How to Get a Good Night's Sleep

How to Get a Good Night's Sleep
Its late. The lights are off. The house is quiet. You’ve snuggled into bed, pulled up the covers, and assumed your usual sleeping position. The steady breathing of your spouse, or pet, as the case might be, signals he or she is sound asleep. It’s later. You turn over. You turn over again. Your usually comfy bed grows less comfortable with the passing hours.

Why can’t you fall asleep?

Insomnia is the inability to fall asleep or stay asleep through the night. Occasional difficulty sleeping is probably not anything to worry about, and most people are able to overcome it with these good sleep habits:
  • Stay on schedule. Go to bed and get up at about the same time every day, no more than an hour later or earlier—yes, even on the weekends!

  • Get up. Once awake, get out of bed. Too much waking time in bed can lead to insomnia.

  • Get outdoors, especially first thing in the morning. Sun exposure within the first 30 minutes of sunrise regulates your body’s natural rhythms.
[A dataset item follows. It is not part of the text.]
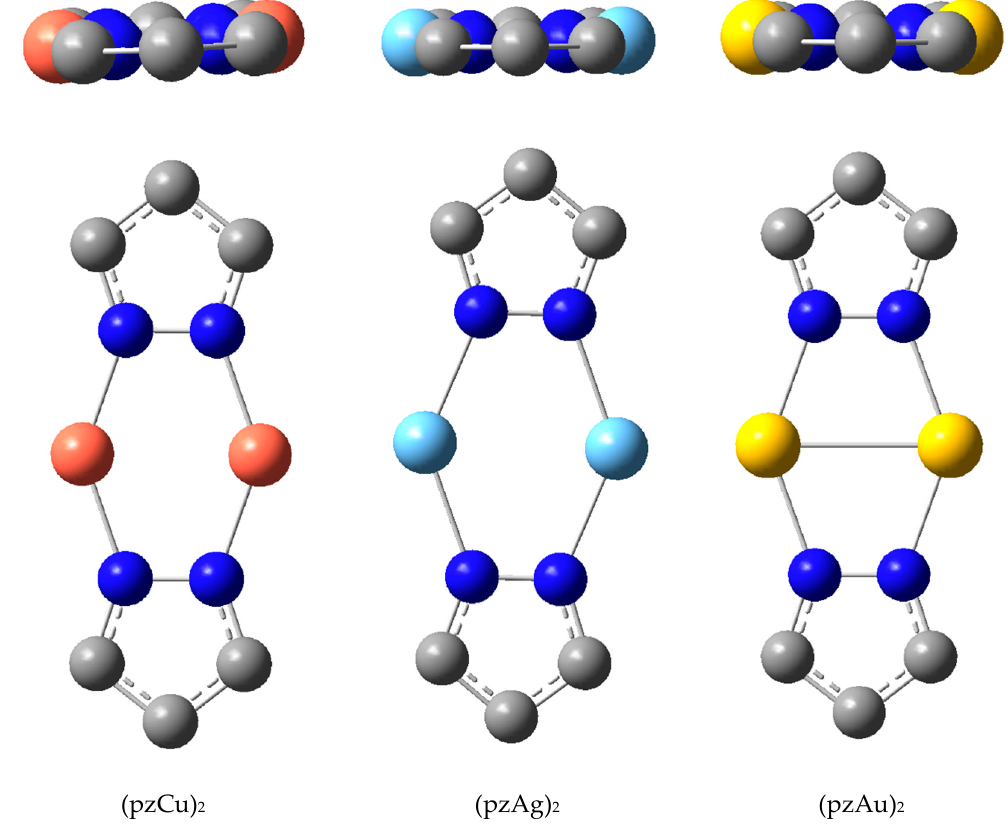
Figure 13. Two views of the calculated Cu, Ag and Au dimers; hydrogen atoms have been omitted. Table 2. Calculated mean metal ··· metal and metal ··· N atom (Å) (averaged and parent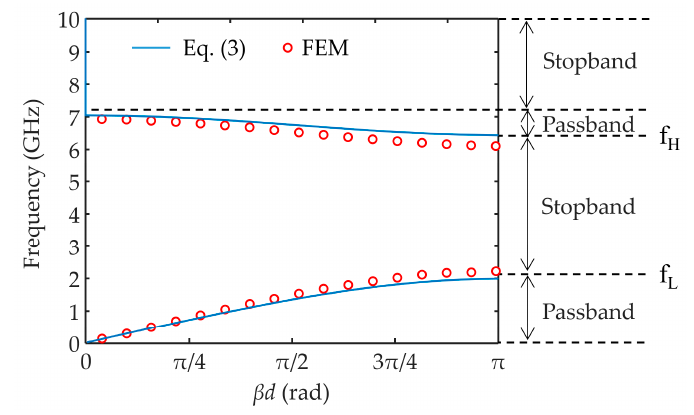
Figure 5. Dispersion diagrams of the CMS-EBG structure from Floquet-Bloch analysis.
  • Be active. Get plenty of exercise—do it in the early morning sunshine, and you’ll kill two birds with one stone. An intense workout right before bedtime, though, can perk you up.
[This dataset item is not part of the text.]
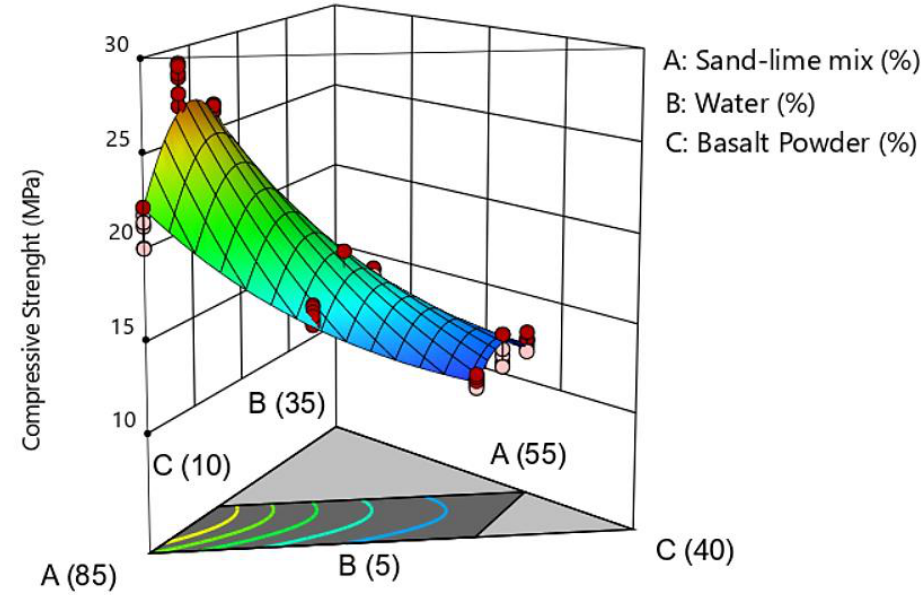
Figure 6. Compressive strength test sample.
  • Have fun. Studies have shown that people who did fun and interesting things during the day slept better than those who didn’t.

  • Avoid long naps, especially late in the day. If you’re too drowsy to make it through the day, take a 10- to 20-minute nap in the early afternoon, preferably lying in a darkened room.
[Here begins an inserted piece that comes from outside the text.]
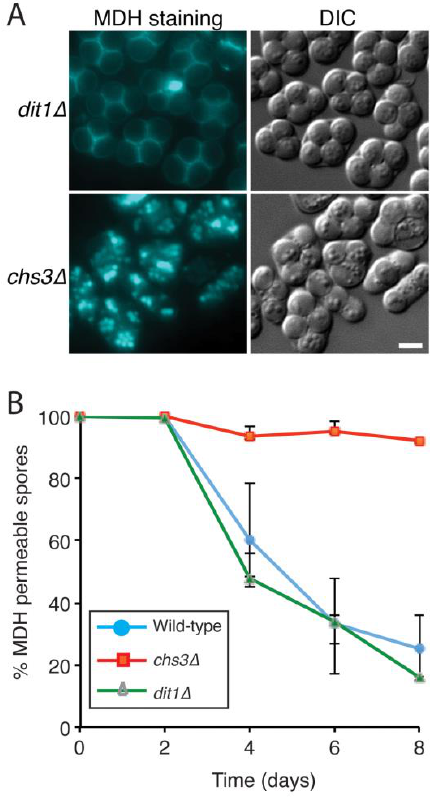
Figure 2. The outer spore wall is required for impermeability to MDH. ( A ) Asci formed by dit1 ∆ (AN264) or chs3 ∆ (AN262) diploids after incubation on SPO plates for eight days were stained with MDH and observed by fluorescence (blue staining) and light microscopy. Scale bar = 3 microns. ( B ) Time course of MDH staining wild-type (AN120), dit1 ∆ (AN264), and chs3 ∆ (AN262) strains were sporulated on SPO plates and at two day intervals, spores were stained with MDH and the percentage of spores showing MDH staining of lipid droplets within the spore was determined. 500 spores were scored at each time point for each strain. Error bars indicate the range of values obtained at each time point over three separate experiments.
  • Eat light in the evening. Avoid eating a heavy meal before bedtime. Try to consume the bulk of your calories at breakfast and lunch—this practice helps with weight management too!

  • Make your bedroom a sanctuary. Reserve your bedroom for sleeping. Don’t work, pay bills, watch TV, or use your smartphone in bed.

  • Turn the houselights down. Use low light for an hour or so before bedtime to signal to your body that it’s time to wind down. If your housemates object, wear sunglasses.

  • Take a bath. A warm bath can be deeply relaxing. Add some herbs or essential oils, like chamomile and lavender, to promote sleep. But a very hot bath can be stimulating.

  • Develop a routine. Doing the same things at bedtime—brushing your teeth, washing your face, etc.—also signals to your body to wind down.

  • Pray. Make prayer a part of that bedtime routine. Prayer can calm your mind like nothing else, as you entrust the day’s worries to the Omnipotent.

  • Get comfortable. Make sure your bed is not too hard nor too soft and that your pillow is the correct type for your sleeping position—thinner for back-sleepers, thicker for side-sleepers.

  • Keep it dark and quiet. Don’t underestimate the impact of these simple things; buy heavy curtains and earplugs if you have to! It seems innocuous, but the blue-spectrum light emitted by gadgets like TVs and smartphones interferes with melatonin production. Some studies suggest a link between this “light pollution” and breast and prostate cancers.

  • Don’t worry. The stress of insomnia can make the problem worse, so try not to obsess about your sleep loss. Getting up and doing something can be more helpful than tossing and turning for hours on end.

Keep in mind that alcohol, tobacco, and caffeine can cause insomnia. Certain herbs, supplements, and even medications like cold medicines and diet pills might also interfere with sleep. Use sleep medications cautiously. Some are habit forming and compound the problem in the long run. Others, such as over-the-counter medications containing antihistamines, can cause memory problems with long-term use, especially in the elderly. The best natural sleep aids are valerian and melatonin. Valerian is a sedative herb that has been used for centuries. Melatonin is a hormone that regulates the sleep/wake cycle. Both can be found at natural foods stores.

If you’re doing all the “right” things but Mr. Sandman still isn’t bringing you a dream, consult with your doctor. Chronic insomnia, lasting longer than three weeks, is associated with a number of medical issues: obesity, thyroid disorders, depression and anxiety, bipolar disorder, stress, and physical pain. If your sleep difficulties are affecting your day-to-day functioning, and/or are accompanied by any of these conditions, it’s probably time to get help from a health professional.